┏━━
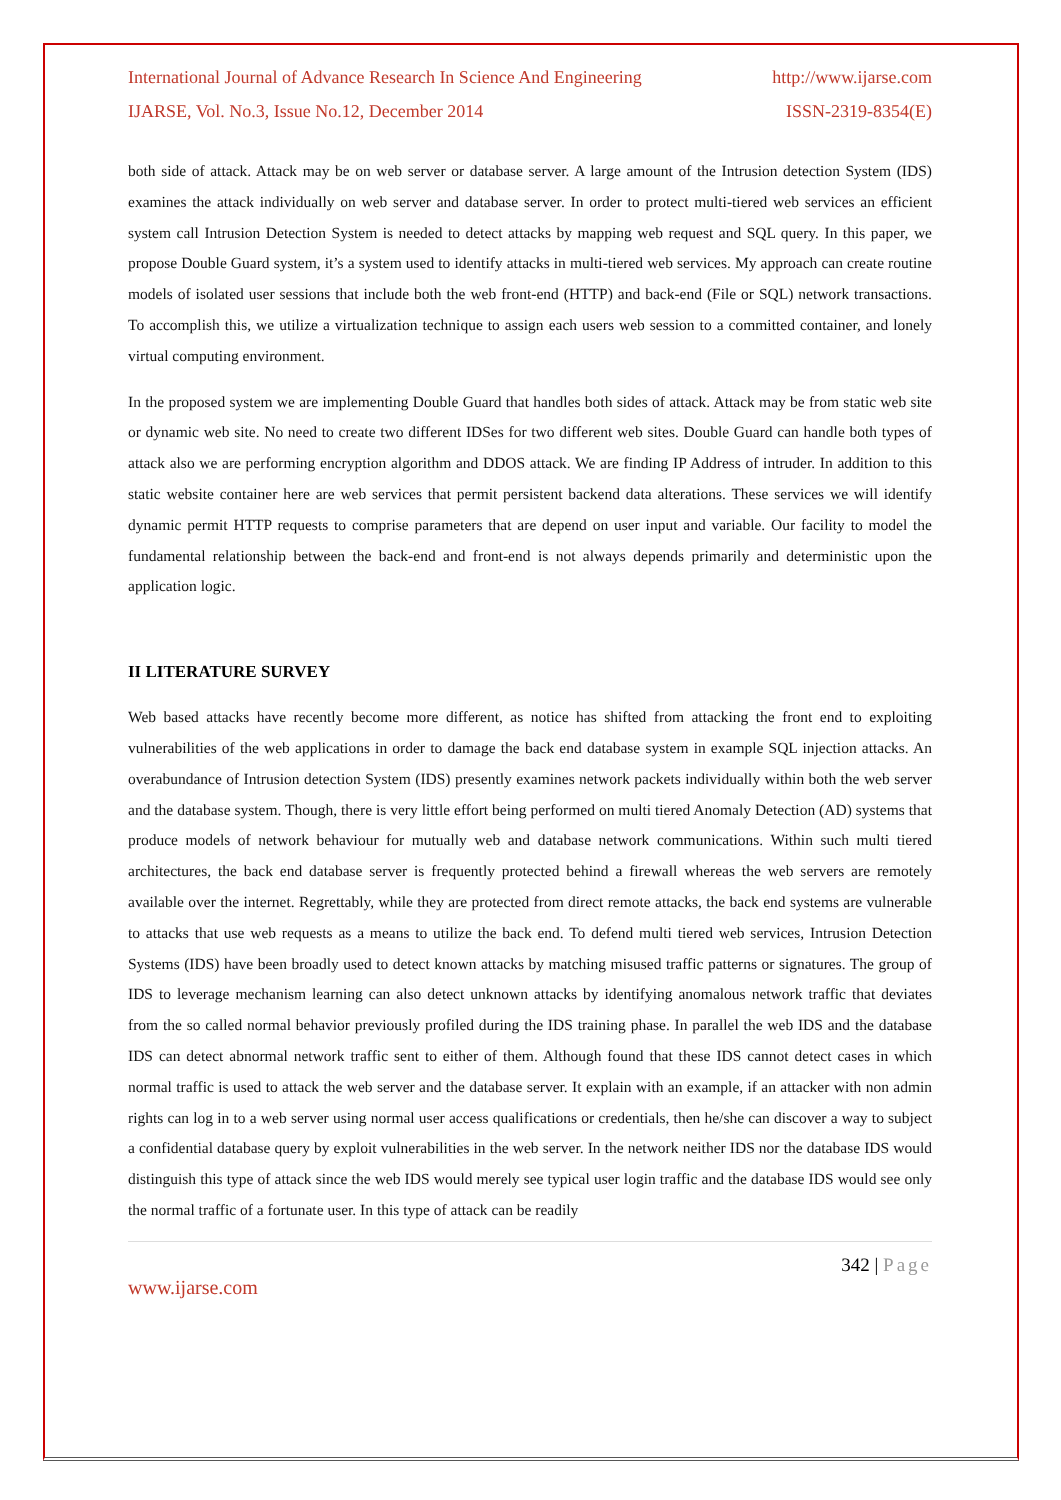International Journal of Advance Research In Science And Engineering http://www.ijarse.com
IJARSE, Vol. No.3, Issue No.12, December 2014 ISSN-2319-8354(E)
both side of attack. Attack may be on web server or database server. A large amount of the Intrusion detection System (IDS) examines the attack individually on web server and database server. In order to protect multi-tiered web services an efficient system call Intrusion Detection System is needed to detect attacks by mapping web request and SQL query. In this paper, we propose Double Guard system, it’s a system used to identify attacks in multi-tiered web services. My approach can create routine models of isolated user sessions that include both the web front-end (HTTP) and back-end (File or SQL) network transactions. To accomplish this, we utilize a virtualization technique to assign each users web session to a committed container, and lonely virtual computing environment.
In the proposed system we are implementing Double Guard that handles both sides of attack. Attack may be from static web site or dynamic web site. No need to create two different IDSes for two different web sites. Double Guard can handle both types of attack also we are performing encryption algorithm and DDOS attack. We are finding IP Address of intruder. In addition to this static website container here are web services that permit persistent backend data alterations. These services we will identify dynamic permit HTTP requests to comprise parameters that are depend on user input and variable. Our facility to model the fundamental relationship between the back-end and front-end is not always depends primarily and deterministic upon the application logic.
II LITERATURE SURVEY
Web based attacks have recently become more different, as notice has shifted from attacking the front end to exploiting vulnerabilities of the web applications in order to damage the back end database system in example SQL injection attacks. An overabundance of Intrusion detection System (IDS) presently examines network packets individually within both the web server and the database system. Though, there is very little effort being performed on multi tiered Anomaly Detection (AD) systems that produce models of network behaviour for mutually web and database network communications. Within such multi tiered architectures, the back end database server is frequently protected behind a firewall whereas the web servers are remotely available over the internet. Regrettably, while they are protected from direct remote attacks, the back end systems are vulnerable to attacks that use web requests as a means to utilize the back end. To defend multi tiered web services, Intrusion Detection Systems (IDS) have been broadly used to detect known attacks by matching misused traffic patterns or signatures. The group of IDS to leverage mechanism learning can also detect unknown attacks by identifying anomalous network traffic that deviates from the so called normal behavior previously profiled during the IDS training phase. In parallel the web IDS and the database IDS can detect abnormal network traffic sent to either of them. Although found that these IDS cannot detect cases in which normal traffic is used to attack the web server and the database server. It explain with an example, if an attacker with non admin rights can log in to a web server using normal user access qualifications or credentials, then he/she can discover a way to subject a confidential database query by exploit vulnerabilities in the web server. In the network neither IDS nor the database IDS would distinguish this type of attack since the web IDS would merely see typical user login traffic and the database IDS would see only the normal traffic of a fortunate user. In this type of attack can be readily
342 | Page
www.ijarse.com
┗━━
| Problem |
Could you copy every line from the records that mentions the word "container"?

| Task output |
both side of attack. Attack may be on web server or database server. A large amount of the Intrusion detection System (IDS) examines the attack individually on web server and database server. In order to protect multi-tiered web services an efficient system call Intrusion Detection System is needed to detect attacks by mapping web request and SQL query. In this paper, we propose Double Guard system, it’s a system used to identify attacks in multi-tiered web services. My approach can create routine models of isolated user sessions that include both the web front-end (HTTP) and back-end (File or SQL) network transactions. To accomplish this, we utilize a virtualization technique to assign each users web session to a committed container, and lonely virtual computing environment.
In the proposed system we are implementing Double Guard that handles both sides of attack. Attack may be from static web site or dynamic web site. No need to create two different IDSes for two different web sites. Double Guard can handle both types of attack also we are performing encryption algorithm and DDOS attack. We are finding IP Address of intruder. In addition to this static website container here are web services that permit persistent backend data alterations. These services we will identify dynamic permit HTTP requests to comprise parameters that are depend on user input and variable. Our facility to model the fundamental relationship between the back-end and front-end is not always depends primarily and deterministic upon the application logic.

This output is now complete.